> _SELECTED EXTRACT_:
=======
We also have well-regulated banks (notwithstanding the big four having too much market power), reasonably flexible labour laws, and the ability to address skill shortages and add to the size of the economy through skilled immigration.
Further, the establishment of a compulsory superannuation system means we’re not facing a demographic time bomb in terms of a declining tax base versus a ballooning pension bill.
Finally, we are blessed to be on the doorstep of the world’s most promising economic zone, Asia.
Of course, we will have a recession from time to time. The three-and-a-half years since the GFC have not technically been a recession in Australia, but with GDP growth bumping along at 1-2% below trend over that period, for many Australians it has felt as such. But even so, we only saw property prices fall by 10% from their peak.
There was no crash. There was no Armageddon. The property doomsayers are wrong again. It would be comical, except they’ll continue to grab the ear of many a journalist.
Ironically, their warnings will discourage many Australians from being proactive and seeking the very financial security that would largely insulate them from the next and eventually inevitable downturn in Australia.
- Neighbour extensions.
- Can you borrow here to buy in the US?
- Purchasing NRAS properties.
- Buying a first apartment.
The next-door neighbours are proposing a two-storey extension, which includes extending their house to the perimeter of their property. That would have a significant impact on the amount of light my home receives. There would also be a disturbance during the construction, as they would need to use my (single storey) roof. Do you have an opinion about the impact on the value of a neighbouring property with such a proposal? On one hand, there is the light impact issue; on the other, does it mean that the ability for me to do such an extension (which I do not currently intend to do) is enhanced and therefore dollar value is potentially added to my property?
You’re correct that, from your perspective, this development has positive and negative aspects to it. In the short term, the disturbance will be a nuisance, but the fact that the neighbours need to use your roof to aid construction puts you in a strong position to influence outcomes on this and other matters.
=======
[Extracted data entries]
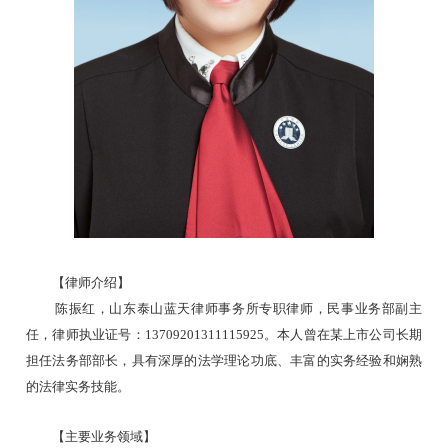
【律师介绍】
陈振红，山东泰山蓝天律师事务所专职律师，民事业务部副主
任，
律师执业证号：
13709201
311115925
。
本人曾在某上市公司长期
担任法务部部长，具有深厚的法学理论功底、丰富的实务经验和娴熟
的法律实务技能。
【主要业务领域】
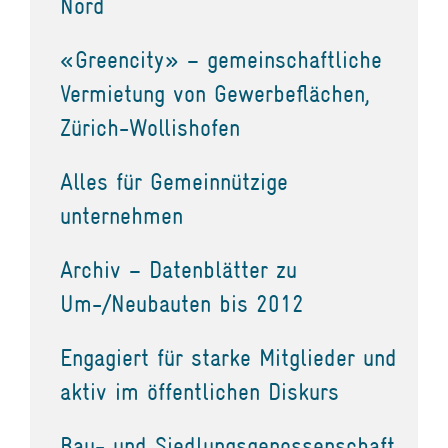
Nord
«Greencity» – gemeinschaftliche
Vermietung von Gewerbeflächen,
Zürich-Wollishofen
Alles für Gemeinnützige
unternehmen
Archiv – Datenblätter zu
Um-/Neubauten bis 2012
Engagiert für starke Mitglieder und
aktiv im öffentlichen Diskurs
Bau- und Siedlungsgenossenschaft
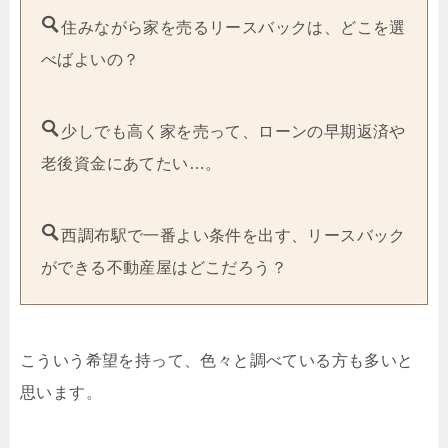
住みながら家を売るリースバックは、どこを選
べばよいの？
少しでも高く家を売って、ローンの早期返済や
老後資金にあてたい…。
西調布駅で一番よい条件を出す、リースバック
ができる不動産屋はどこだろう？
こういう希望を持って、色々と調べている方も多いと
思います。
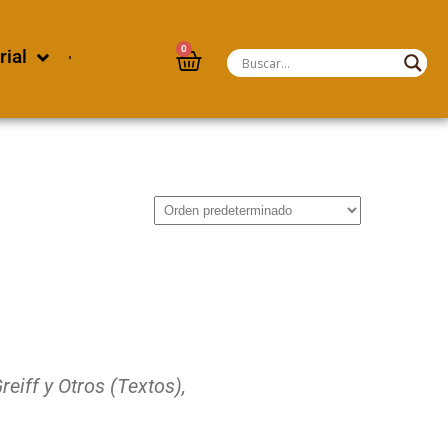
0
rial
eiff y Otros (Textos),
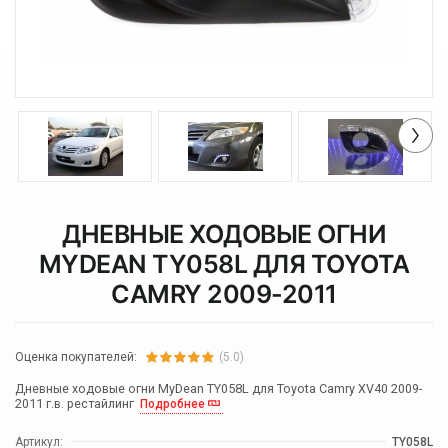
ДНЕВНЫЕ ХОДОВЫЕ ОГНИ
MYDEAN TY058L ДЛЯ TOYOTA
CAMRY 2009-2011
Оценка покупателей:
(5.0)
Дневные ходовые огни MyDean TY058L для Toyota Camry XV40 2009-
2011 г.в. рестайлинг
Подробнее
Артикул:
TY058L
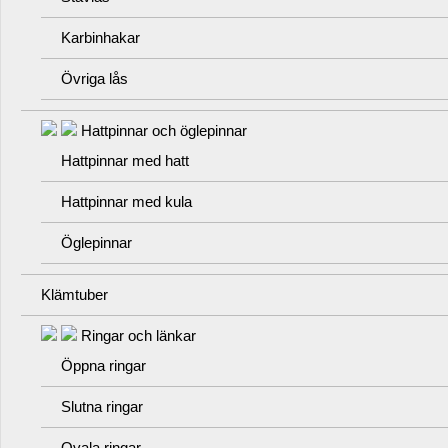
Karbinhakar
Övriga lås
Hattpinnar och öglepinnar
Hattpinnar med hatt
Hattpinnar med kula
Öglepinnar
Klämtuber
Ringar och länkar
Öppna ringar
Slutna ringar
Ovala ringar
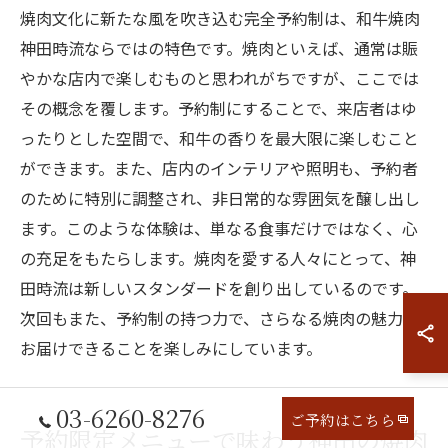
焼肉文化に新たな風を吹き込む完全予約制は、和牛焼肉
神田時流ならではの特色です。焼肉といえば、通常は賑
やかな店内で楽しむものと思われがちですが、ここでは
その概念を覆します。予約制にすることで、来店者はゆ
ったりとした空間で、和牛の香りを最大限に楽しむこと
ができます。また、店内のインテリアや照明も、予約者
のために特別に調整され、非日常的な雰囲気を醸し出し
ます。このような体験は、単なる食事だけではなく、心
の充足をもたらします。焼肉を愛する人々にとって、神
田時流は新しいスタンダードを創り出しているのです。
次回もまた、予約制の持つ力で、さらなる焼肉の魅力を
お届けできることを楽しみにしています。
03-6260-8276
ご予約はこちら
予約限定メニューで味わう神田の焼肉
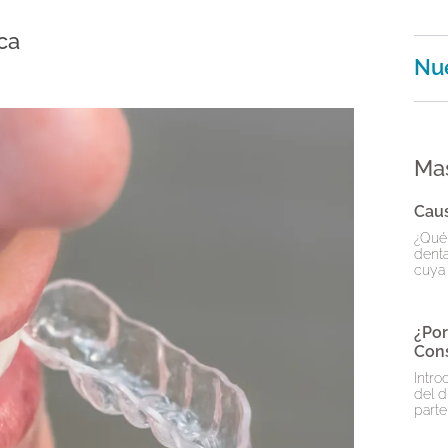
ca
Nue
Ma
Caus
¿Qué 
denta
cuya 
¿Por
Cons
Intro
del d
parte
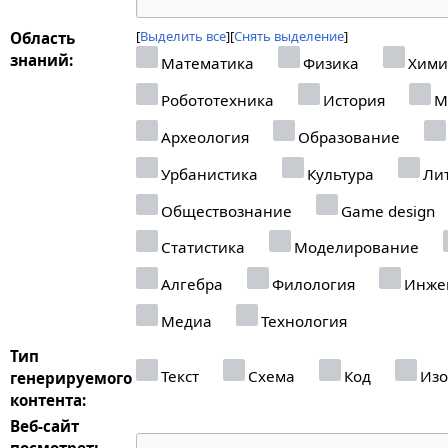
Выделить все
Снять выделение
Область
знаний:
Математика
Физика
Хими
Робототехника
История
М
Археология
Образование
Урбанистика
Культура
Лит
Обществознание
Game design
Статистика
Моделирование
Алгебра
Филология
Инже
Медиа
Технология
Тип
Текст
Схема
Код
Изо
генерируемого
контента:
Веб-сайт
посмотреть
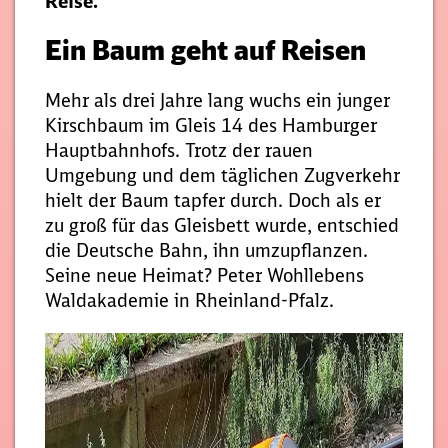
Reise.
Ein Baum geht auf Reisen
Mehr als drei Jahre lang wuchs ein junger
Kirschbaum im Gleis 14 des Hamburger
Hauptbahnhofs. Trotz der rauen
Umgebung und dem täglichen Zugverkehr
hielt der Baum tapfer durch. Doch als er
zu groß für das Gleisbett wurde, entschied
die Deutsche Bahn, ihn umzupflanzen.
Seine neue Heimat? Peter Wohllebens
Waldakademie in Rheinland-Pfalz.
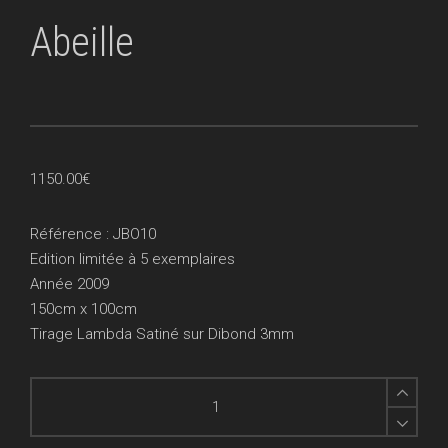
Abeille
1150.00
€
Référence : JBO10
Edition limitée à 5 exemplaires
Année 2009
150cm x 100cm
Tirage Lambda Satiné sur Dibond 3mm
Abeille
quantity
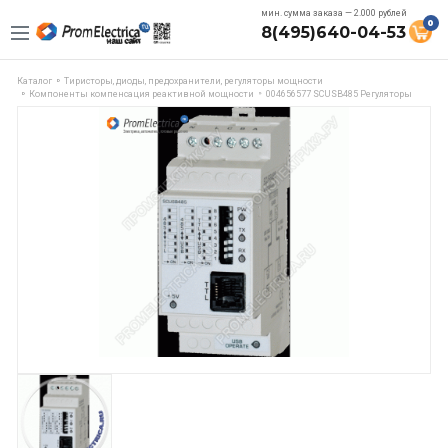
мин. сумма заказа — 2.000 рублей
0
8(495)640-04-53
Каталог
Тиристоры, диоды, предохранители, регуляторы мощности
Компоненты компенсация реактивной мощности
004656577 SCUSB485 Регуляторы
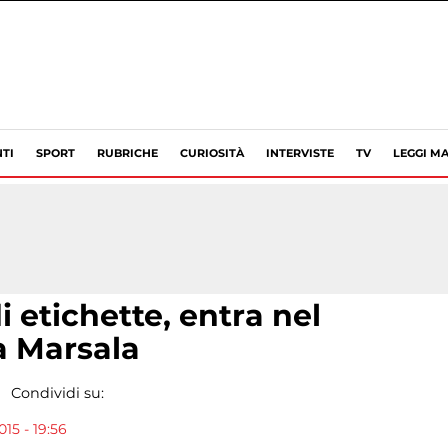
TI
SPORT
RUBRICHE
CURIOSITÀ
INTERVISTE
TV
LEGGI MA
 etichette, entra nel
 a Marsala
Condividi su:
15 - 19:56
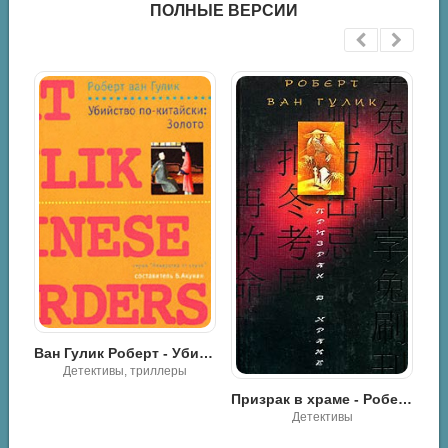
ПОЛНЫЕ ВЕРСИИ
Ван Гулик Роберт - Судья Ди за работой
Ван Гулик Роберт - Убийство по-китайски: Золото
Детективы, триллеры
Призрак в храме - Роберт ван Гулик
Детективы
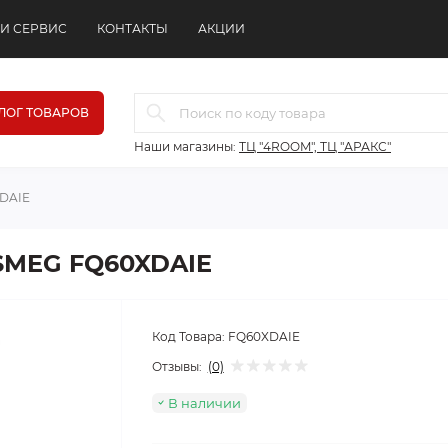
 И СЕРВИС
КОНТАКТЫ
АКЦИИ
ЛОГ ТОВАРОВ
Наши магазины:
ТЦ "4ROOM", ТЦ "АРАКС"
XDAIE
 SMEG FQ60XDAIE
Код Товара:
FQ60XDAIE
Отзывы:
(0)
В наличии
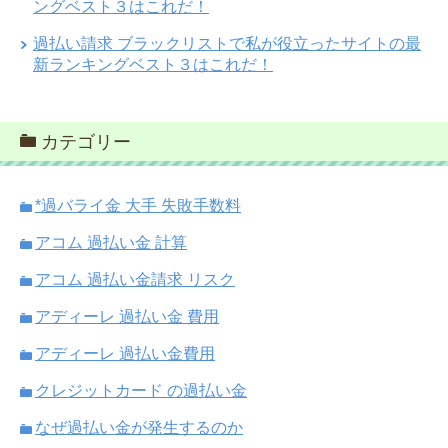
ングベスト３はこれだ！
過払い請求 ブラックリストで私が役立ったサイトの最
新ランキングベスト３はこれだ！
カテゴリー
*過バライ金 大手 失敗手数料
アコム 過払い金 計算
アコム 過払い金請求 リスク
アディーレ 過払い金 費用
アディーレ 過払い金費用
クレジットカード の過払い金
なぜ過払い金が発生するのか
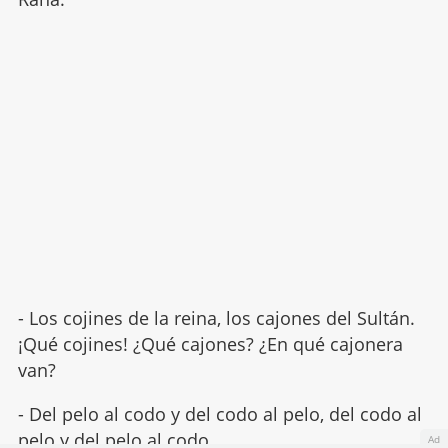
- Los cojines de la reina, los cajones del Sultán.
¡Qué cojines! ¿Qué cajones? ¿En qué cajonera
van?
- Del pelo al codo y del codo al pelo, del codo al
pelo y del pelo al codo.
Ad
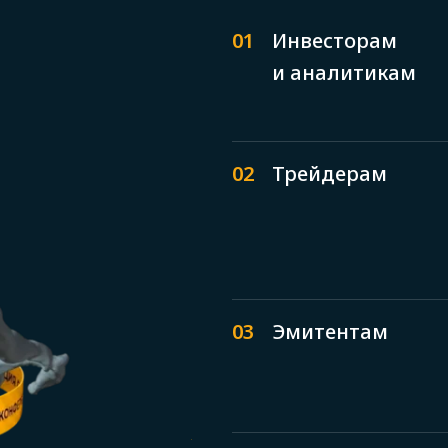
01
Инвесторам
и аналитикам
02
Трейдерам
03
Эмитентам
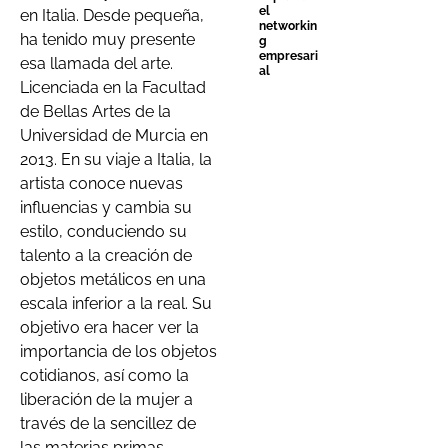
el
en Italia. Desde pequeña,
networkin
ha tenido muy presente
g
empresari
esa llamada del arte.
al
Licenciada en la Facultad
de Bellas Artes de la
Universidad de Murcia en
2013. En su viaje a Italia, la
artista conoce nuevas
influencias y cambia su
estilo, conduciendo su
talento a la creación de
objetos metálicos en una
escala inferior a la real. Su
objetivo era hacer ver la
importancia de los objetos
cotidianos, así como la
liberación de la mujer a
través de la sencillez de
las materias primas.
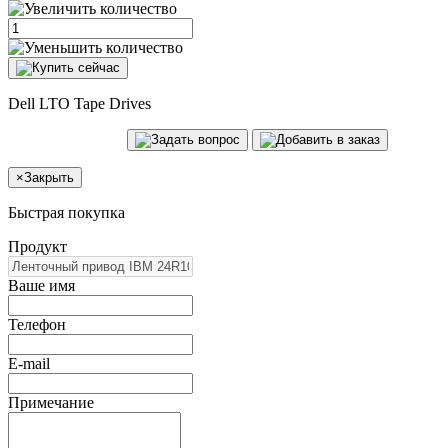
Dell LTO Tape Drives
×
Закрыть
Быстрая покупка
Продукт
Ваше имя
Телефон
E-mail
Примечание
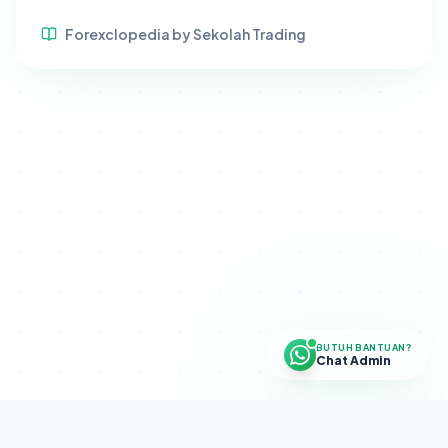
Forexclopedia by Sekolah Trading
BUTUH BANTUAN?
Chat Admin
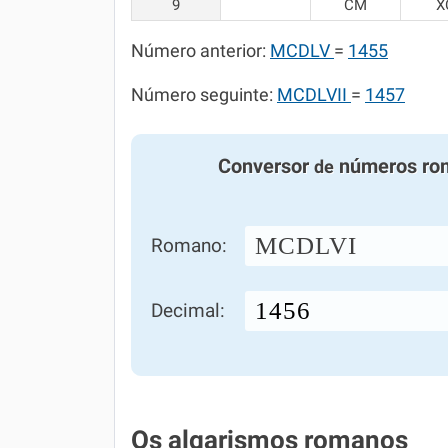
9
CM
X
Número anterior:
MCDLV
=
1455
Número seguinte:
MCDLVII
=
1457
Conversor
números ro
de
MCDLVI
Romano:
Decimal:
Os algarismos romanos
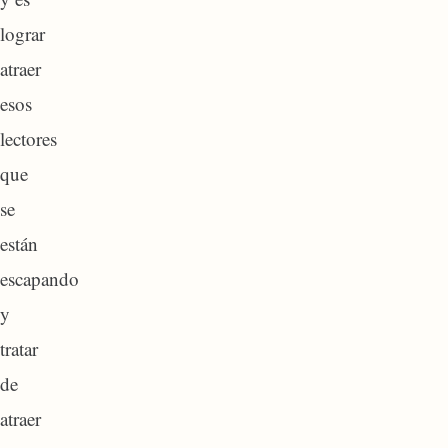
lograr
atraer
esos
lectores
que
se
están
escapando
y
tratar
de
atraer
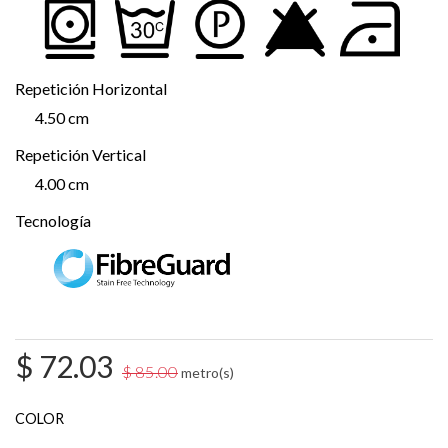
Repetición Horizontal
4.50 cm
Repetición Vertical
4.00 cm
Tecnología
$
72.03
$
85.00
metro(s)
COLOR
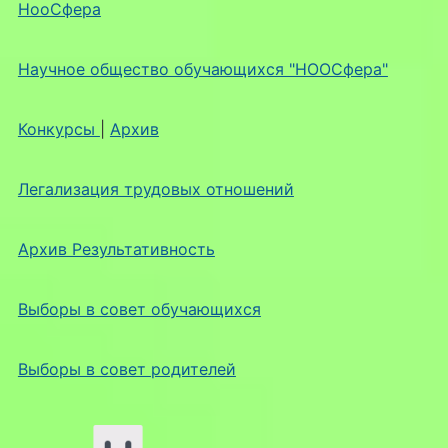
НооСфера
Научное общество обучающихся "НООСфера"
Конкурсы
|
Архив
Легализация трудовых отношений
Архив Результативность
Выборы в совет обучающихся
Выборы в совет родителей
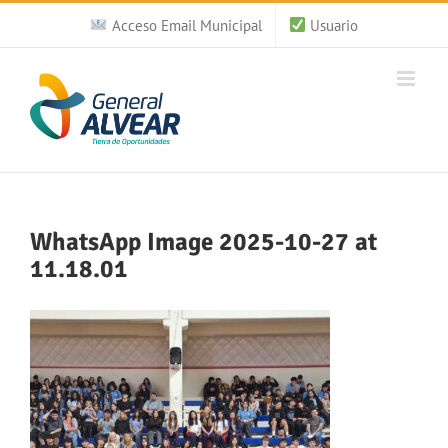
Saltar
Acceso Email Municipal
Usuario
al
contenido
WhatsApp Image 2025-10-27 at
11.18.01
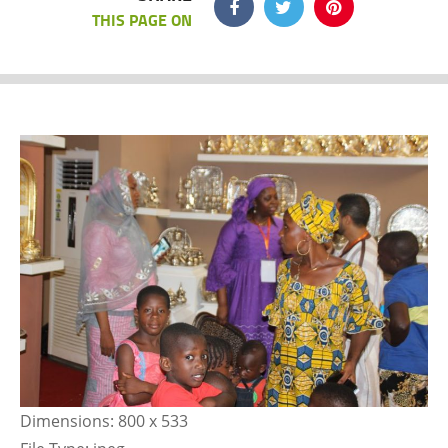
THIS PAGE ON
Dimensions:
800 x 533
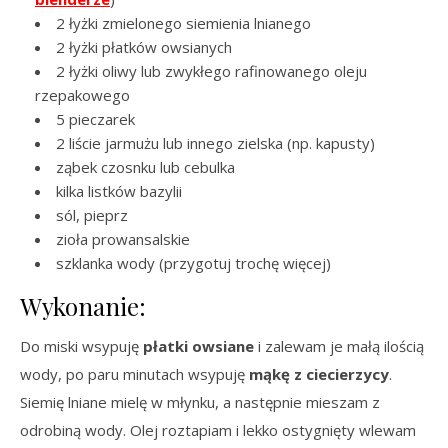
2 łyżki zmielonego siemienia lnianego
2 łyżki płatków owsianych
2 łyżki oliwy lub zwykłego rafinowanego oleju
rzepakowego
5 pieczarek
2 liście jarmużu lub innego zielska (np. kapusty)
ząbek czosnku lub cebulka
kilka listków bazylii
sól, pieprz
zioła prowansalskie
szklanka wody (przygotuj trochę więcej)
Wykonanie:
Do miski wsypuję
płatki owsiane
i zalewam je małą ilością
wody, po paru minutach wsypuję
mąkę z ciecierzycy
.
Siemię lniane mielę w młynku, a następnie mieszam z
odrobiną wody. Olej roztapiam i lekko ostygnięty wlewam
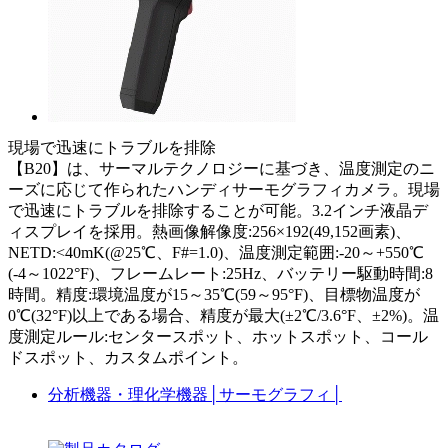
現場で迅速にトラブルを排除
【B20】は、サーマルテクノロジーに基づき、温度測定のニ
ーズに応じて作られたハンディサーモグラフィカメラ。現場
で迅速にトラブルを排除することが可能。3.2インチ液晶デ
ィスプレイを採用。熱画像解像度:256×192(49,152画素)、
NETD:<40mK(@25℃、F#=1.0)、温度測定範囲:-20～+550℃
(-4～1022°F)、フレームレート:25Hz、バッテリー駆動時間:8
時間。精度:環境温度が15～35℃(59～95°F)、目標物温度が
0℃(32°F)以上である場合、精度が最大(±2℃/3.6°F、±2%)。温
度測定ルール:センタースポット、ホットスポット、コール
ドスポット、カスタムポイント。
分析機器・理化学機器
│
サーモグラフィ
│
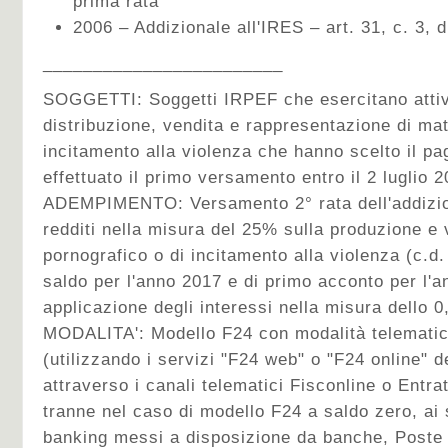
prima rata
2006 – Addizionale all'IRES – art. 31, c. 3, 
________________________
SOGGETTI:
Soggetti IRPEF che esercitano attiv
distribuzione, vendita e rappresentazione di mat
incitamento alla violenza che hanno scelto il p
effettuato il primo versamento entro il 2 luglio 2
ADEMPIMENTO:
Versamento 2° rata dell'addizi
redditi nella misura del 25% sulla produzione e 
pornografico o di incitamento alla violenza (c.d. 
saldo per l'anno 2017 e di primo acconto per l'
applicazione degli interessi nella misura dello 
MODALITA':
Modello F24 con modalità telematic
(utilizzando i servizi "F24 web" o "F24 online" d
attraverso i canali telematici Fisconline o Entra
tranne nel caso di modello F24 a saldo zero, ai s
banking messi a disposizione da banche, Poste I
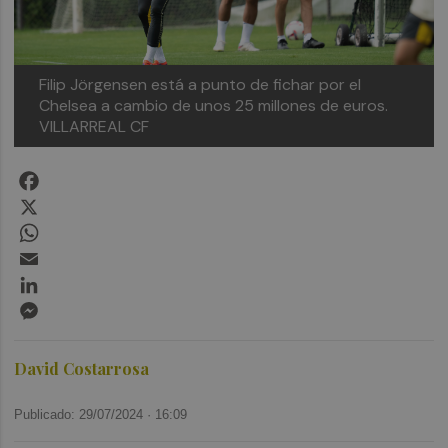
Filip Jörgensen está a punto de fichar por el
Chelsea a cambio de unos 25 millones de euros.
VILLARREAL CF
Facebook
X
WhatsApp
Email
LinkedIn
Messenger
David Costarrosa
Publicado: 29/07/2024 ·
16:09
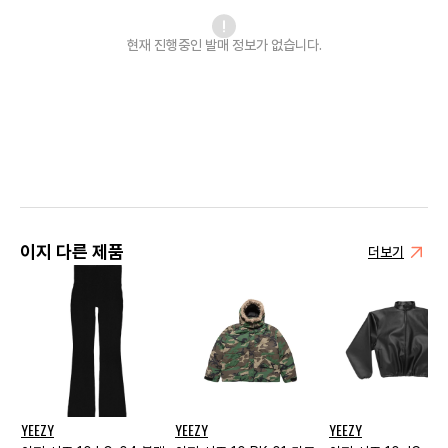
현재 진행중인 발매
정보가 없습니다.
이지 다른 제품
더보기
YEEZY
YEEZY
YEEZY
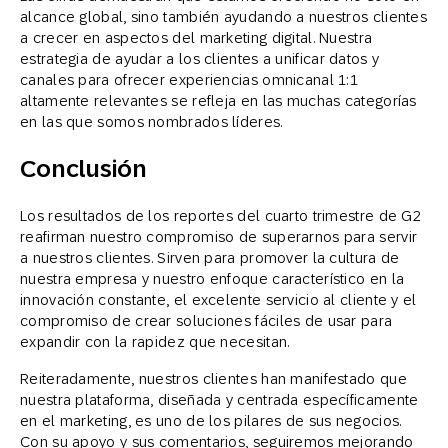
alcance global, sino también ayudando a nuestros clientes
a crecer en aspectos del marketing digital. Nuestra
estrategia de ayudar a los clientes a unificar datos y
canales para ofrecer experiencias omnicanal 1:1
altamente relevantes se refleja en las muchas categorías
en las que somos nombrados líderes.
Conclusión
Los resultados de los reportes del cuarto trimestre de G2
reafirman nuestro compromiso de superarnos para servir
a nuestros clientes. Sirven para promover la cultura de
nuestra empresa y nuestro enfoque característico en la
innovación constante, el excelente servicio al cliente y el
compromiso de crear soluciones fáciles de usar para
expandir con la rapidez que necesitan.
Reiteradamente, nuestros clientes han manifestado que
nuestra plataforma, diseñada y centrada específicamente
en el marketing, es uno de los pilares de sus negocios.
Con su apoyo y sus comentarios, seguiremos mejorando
=======
> _TASK LIST_:
a) Do these statements agree with the property column? (i) Property prices fell by 10% from their peak. (ii) The three-and-a-half years since the GFC were technically a recession in Australia. (iii) The next-door neighbours are proposing a single-storey extension. Give yes or no for each, with the deciding words of the property column quoted.
b) Which items appear in the short list marked with dashes in the property column? List every one.
c) Carry the property column forward from its last sentence.
The lines have no connection to the property column.

> _ANSWERS TO EACH TASK_:
a)
(i) Yes: "we only saw property prices fall by 10% from their peak."
(ii) No: "The three-and-a-half years since the GFC have not technically been a recession in Australia"
(iii) No: "The next-door neighbours are proposing a two-storey extension"

b)
- Neighbour extensions.
- Can you borrow here to buy in the US?
- Purchasing NRAS properties.
- Buying a first apartment.

c)
Good quality natural light is a highly valued feature for property owners and buyers, and its loss will detract from the value of your property and, more importantly, possibly your enjoyment of it. The magnitude of this loss depends on the amount of light lost and where this takes place. Losing light in a much used space, such as a kitchen or dining room, is a far bigger blow than loss of light in a rarely used guest bedroom.
On a brighter note (pun intended), your neighbour’s extension – if designed and built well – will demonstrate to the market the future potential of your property to have the same process applied to it. The extension will probably result in a positive uplift in your property’s value, especially if your neighbour’s property is sold in the near future for a significant premium over its pre-extension price.
I suggest you use the roof access as a bargaining tool to constructively work with your neighbour. Ask to look at their plans and engage an architect or draftsman to consider and advise you of the ramifications. Please note, though, that if the neighbour’s property is immediately adjoining, very careful protection work needs to be in place to protect your property, so ensure these are catered for in the plans.
Borrowing to buy US property
I am curious to know if there are any Australian lenders willing to lend on US investment properties and, if so, where to find them?
I’d suggest there are really two questions here: can you borrow locally to invest in US property? And should you?
According to a financial adviser source of mine, there is no established Australian bank that is willing to lend against US property. They see such lending as high-risk, which they are intent on avoiding since the onset of the GFC. Lending against US assets is high-risk for two reasons. First, there is currency risk; an unfavourable movement in what has always been a volatile exchange rate could see the Australian value of the US asset fall relative to the value of the Australian-denominated liability.
More fundamentally, Australian banks recognise that they don’t have a clear vision of what is happening in the US housing market or the merits of specific investment propositions. However, I suspect they, like me, recognise that many of the so-called bargains currently being marketed are nothing of the sort.
In fact, not only will Australian banks refuse to lend to you, but neither will US banks. So if you wish to invest in the US, you’ll need to use cash (either spare cash or that released by borrowing against an Australian asset such as your home). The fact that neither Australian nor American banks will lend to you probably tells you that you shouldn’t do it!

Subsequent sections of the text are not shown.